<PAGE>
Securities Exchange Act of 1934--Form 8-K B-2-5
================================================================================
SECURITIES AND EXCHANGE COMMISSION
Washington, D.C. 20549
FORM 8-K
CURRENT REPORT
Pursuant to Section 13 or 15(d) of
The Securities Exchange Act of 1934
Date of Report (Date of earliest event reported) March 7, 1997
--------------------------------
INTERACTIVE MEDICAL TECHNOLOGIES LTD.
- --------------------------------------------------------------------------------
(Exact name of registrant as specified in its charter)
Delaware 0-21384 13-3367421
- ---------------------------- ------------------ ---------------------
(State or other jurisdiction (Commission (IRS Employer
of incorporation) File Number)* Identification No.)
1717 Stewart Street Santa Monica, California 90404
- ---------------------------------------------------- ------------------
(Address of principal executive offices) (Zip Code)
Registrant's telephone number, including area code: 310 586-5555
-------- -----------
- --------------------------------------------------------------------------------
(Former name or former address, if changed since last report)
================================================================================
*This is the file number assigned by the Commission under the Securities
Exchange Act of 1934 and not the file number of registration statements filed
under the Securities Act of 1933. (Editor)
<PAGE>
Item 5. Other Material Events
During the month of March, 1997, the Registrant concluded four (4)
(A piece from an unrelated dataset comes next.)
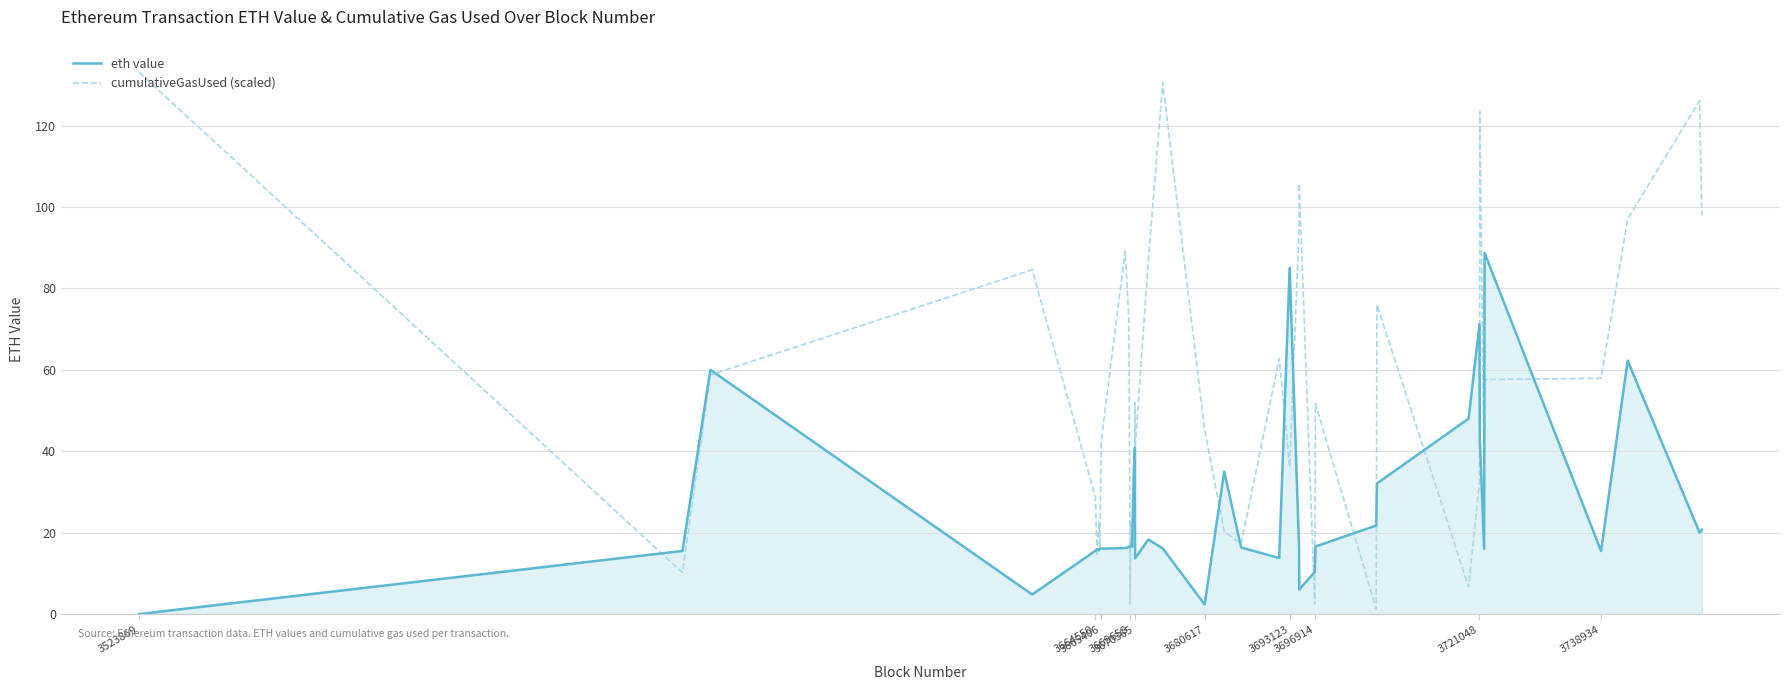

What is the difference between the maximum and second lowest values in the eth value series?

86.4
separate issuances of its Convertible Debentures to non-U.S. persons pursuant to
the provisions of Regulation S. These Convertible Debentures, in the face
amounts of $85,000, $17,000, $10,000 and $5,000, respectively, each have a term
of 365 days and are convertible at any time at the option of the holder at a
conversion price to be calculated by applying a 35% discount to the average bid
price of the Registrant's common stock for a five (5) day period immediately
prior to conversion, with a floor of $.08 and a ceiling of $.14 per share.
In addition, also during the month of March, 1997, the Registrant
sold, to Credit Suisse, a total of 5,000,000 of its common shares at $.09 per
share and warrants to purchase an additional 3,000,000 common shares at an
exercise price of $.09 per share for total consideration of $450,000. This
transaction was effected pursuant to the terms and conditions of Regulation S.
<PAGE>
SIGNATURES
Pursuant to the requirements of the Securities Exchange Act of 1934, the
Registrant has duly caused this report to be signed on its behalf by the
undersigned thereunto duly authorized.
INTERACTIVE MEDICAL TECHNOLOGIES LTD.
-------------------------------------
(Registrant)
/s/ Peter Benz
-------------------------------------
(Signature)
Peter Benz, President
- ---------------------
Print name and title of signing officer.